### Information shown
──────────────────────────────

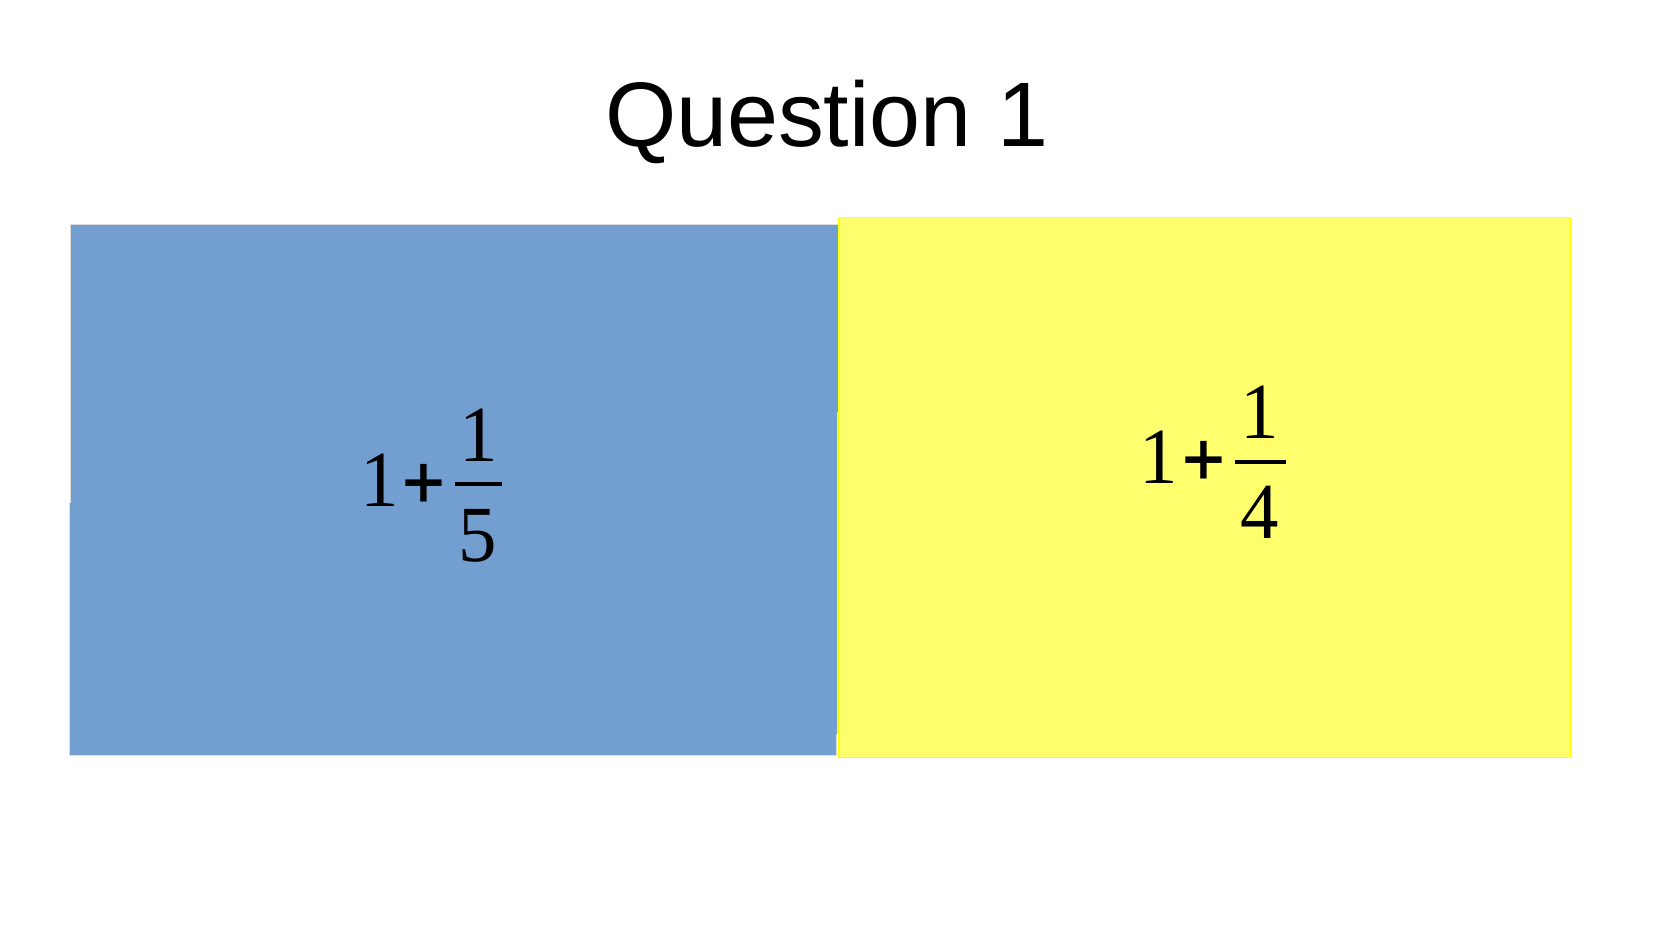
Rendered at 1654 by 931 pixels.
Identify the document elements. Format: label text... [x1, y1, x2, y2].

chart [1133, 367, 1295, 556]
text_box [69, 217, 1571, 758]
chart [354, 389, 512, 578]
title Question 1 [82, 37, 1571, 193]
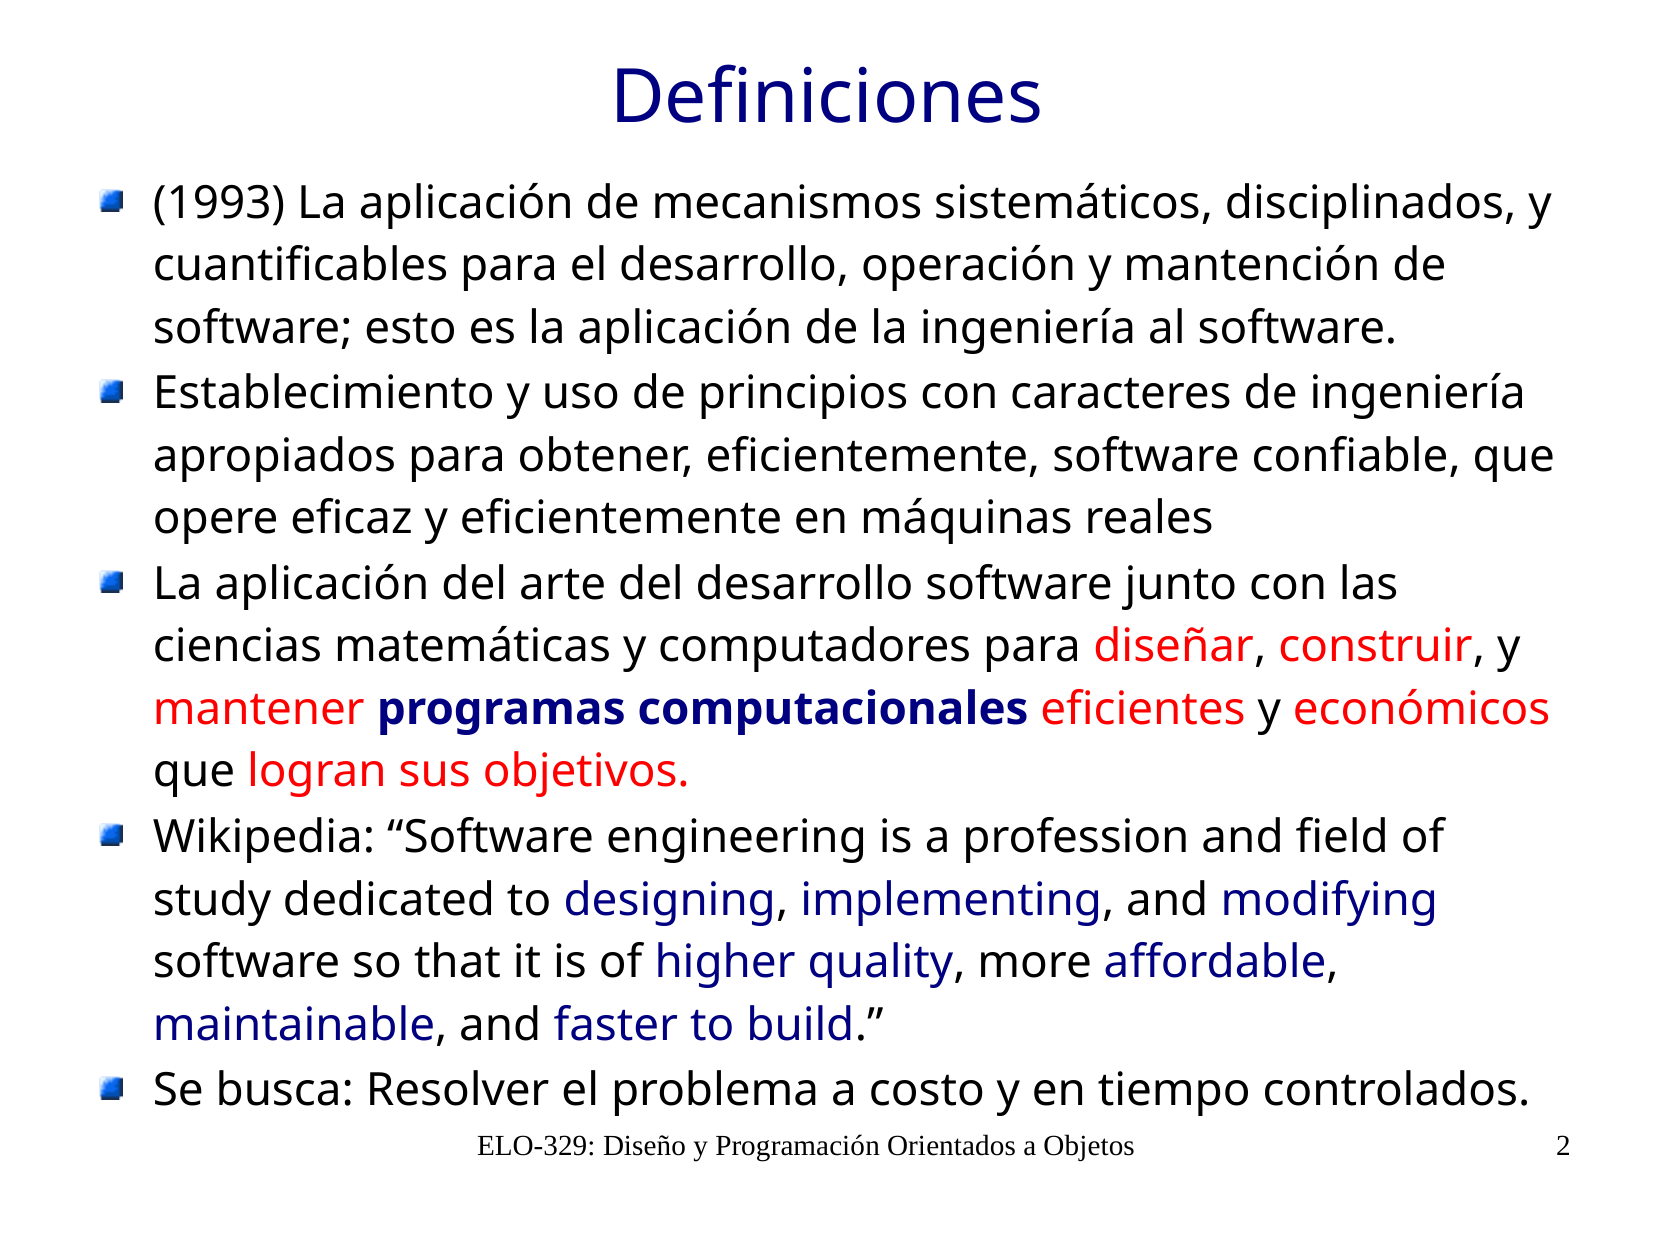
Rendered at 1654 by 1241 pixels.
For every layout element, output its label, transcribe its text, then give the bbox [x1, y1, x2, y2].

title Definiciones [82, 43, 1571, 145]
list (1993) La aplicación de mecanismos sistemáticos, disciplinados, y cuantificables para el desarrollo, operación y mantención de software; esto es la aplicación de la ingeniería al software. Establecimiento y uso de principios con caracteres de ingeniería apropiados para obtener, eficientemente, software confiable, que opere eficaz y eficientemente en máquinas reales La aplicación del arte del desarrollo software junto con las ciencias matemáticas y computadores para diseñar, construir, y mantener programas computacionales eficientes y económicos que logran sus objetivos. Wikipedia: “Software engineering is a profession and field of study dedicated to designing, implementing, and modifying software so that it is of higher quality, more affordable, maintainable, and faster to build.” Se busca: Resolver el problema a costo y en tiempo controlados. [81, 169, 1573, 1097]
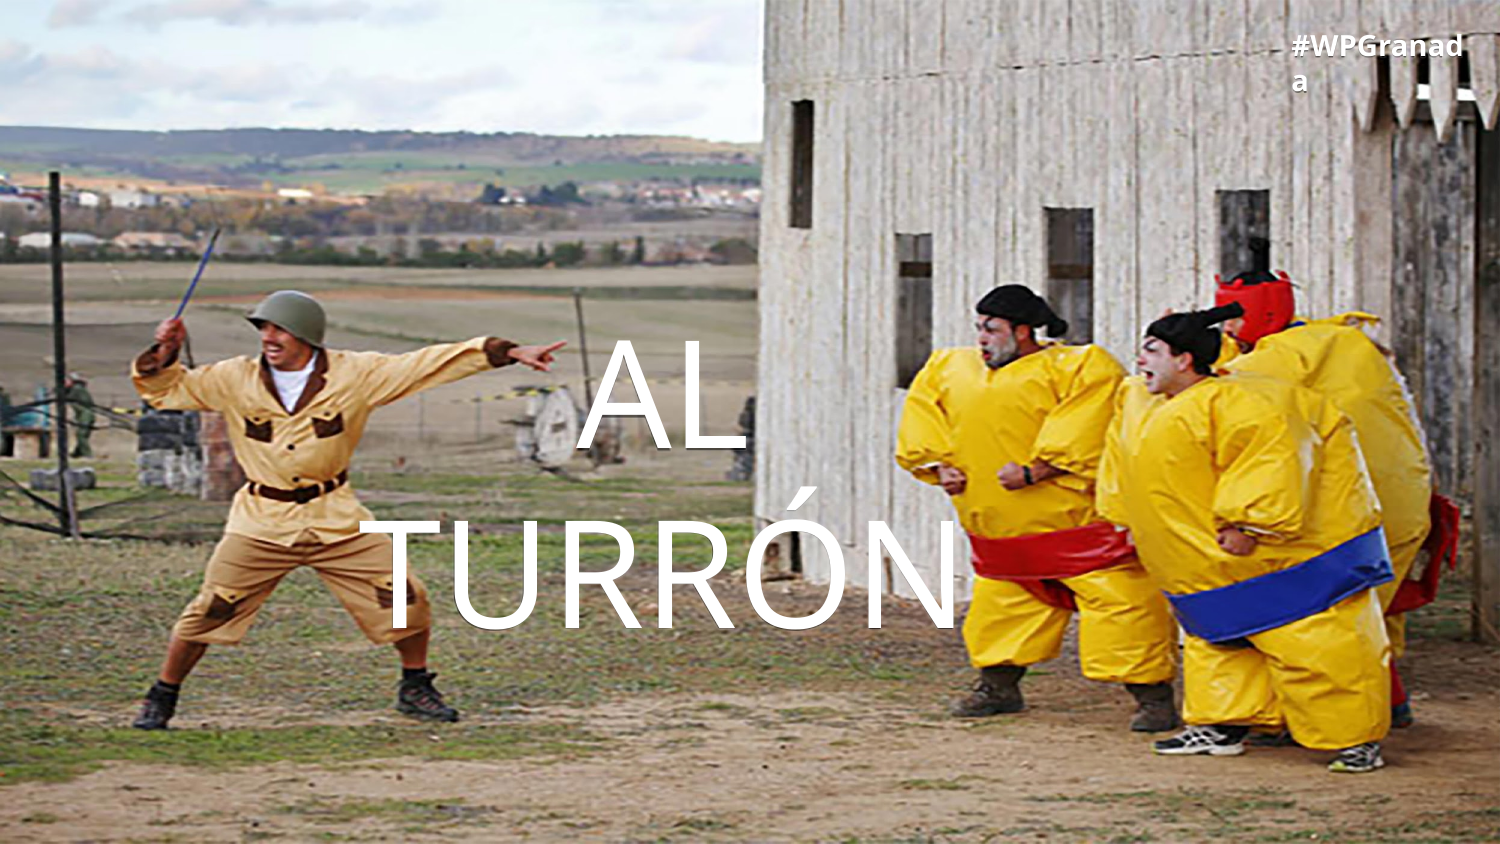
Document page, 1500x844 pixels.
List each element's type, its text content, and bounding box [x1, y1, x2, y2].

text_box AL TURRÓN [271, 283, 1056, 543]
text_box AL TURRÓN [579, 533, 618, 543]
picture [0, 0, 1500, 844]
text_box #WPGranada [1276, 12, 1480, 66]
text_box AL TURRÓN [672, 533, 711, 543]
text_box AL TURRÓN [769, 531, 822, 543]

──────────────────────────────

### Task objective
Format every line of the records above as a JSON list of strings, one string per line, skipping blank lines. Leave the pictures out.

### Answer to the exercise
[
  "Rendered at 1654 by 931 pixels.",
  "Identify the document elements. Format: label text... [x1, y1, x2, y2].",
  "chart [1133, 367, 1295, 556]",
  "text_box [69, 217, 1571, 758]",
  "chart [354, 389, 512, 578]",
  "title Question 1 [82, 37, 1571, 193]",
  "Rendered at 1654 by 1241 pixels.",
  "For every layout element, output its label, transcribe its text, then give the bbox [x1, y1, x2, y2].",
  "title Definiciones [82, 43, 1571, 145]",
  "list (1993) La aplicación de mecanismos sistemáticos, disciplinados, y cuantificables para el desarrollo, operación y mantención de software; esto es la aplicación de la ingeniería al software. Establecimiento y uso de principios con caracteres de ingeniería apropiados para obtener, eficientemente, software confiable, que opere eficaz y eficientemente en máquinas reales La aplicación del arte del desarrollo software junto con las ciencias matemáticas y computadores para diseñar, construir, y mantener programas computacionales eficientes y económicos que logran sus objetivos. Wikipedia: “Software engineering is a profession and field of study dedicated to designing, implementing, and modifying software so that it is of higher quality, more affordable, maintainable, and faster to build.” Se busca: Resolver el problema a costo y en tiempo controlados. [81, 169, 1573, 1097]",
  "Document page, 1500x844 pixels.",
  "List each element's type, its text content, and bounding box [x1, y1, x2, y2].",
  "text_box AL TURRÓN [271, 283, 1056, 543]",
  "text_box AL TURRÓN [579, 533, 618, 543]",
  "picture [0, 0, 1500, 844]",
  "text_box #WPGranada [1276, 12, 1480, 66]",
  "text_box AL TURRÓN [672, 533, 711, 543]",
  "text_box AL TURRÓN [769, 531, 822, 543]"
]